Cantwell, 29, denied inflicting grievous bodily harm, affray and committing an offence with intent to commit a sexual offence, but was convicted after trial.

Remanding him in custody to enable pre-sentence and psychiatric reports to be prepared, Judge Conrad said when he returns he would be commenting on the way the home was run.

"There is evidence she should not have been put in the position she was," he said.

During his four-day trial at Liverpool Crown Court a jury heard the incident happened in the early hours of the morning when the women was on duty at the home in Birkenhead.

Cantwell, who had earlier been drinking with another resident, became agitated but she calmed him down and they played a board game. He claimed he had a headache and they went upstairs to the medication room for pain-killers.

But once there he locked the door behind them and became aggressive and she was unable to reach her mobile phone. He pushed her into a medicine cabinet and told her to go into the adjoining bathroom.

He made sexual demands and she was so scared eventually she locked herself in the bathroom, said Anya Horwood, prosecuting.

She had managed to take her phone with her but when she rang her boss there was no answer.
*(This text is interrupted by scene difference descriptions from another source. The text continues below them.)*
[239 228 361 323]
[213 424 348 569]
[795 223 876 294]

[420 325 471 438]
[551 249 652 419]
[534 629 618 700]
Meanwhile Cantwell was shouting menacingly and said if she did not open the door he would kill her.

Unable to force the door open he began to smash a hole in the plasterboard wall by the handle and she decided to jump the 10ft to the ground below.

She broke two vertebrae in her spine in the fall and injured her heel, but managed to get to the road and shout for help.

She intercepted two milkmen out on their early morning rounds and they put her for safety in their van.

Cantwell, whose demeanour was threatening, then appeared in the road outside and approached them holding a metal pole.

When the milkmen told him he was not coming near her, he replied "Don't mess with me, I'm from Manchester."

One of the men, Edward Pike, stood in his way and Cantwell hit the back of the van and another car with the pole, snapping it in two.

He walked off but came back holding pieces of wood in both hands, alleged Anna Horwood, prosecuting.

Mr Pike walked towards him and Cantwell backed off. An ambulance and police arrived and the victim was taken to hospital where her injuries were discovered.

When police detained Cantwell following the 25-minute incident he said he assumed they were arresting him for trying to help the woman when she was having an asthma attack.

When interviewed, Cantwell, who has learning difficulties, said he had drunk two or three cans of lager and might have taken sleeping tablets.

He told the court that he had hit the plasterboard wall because the woman was having an asthma attack and said that earlier he had flicked her to the head accidentally and she grabbed him causing a scratch.

He said he had the metal pole and pieces of wood for protection and was acting in self-defence.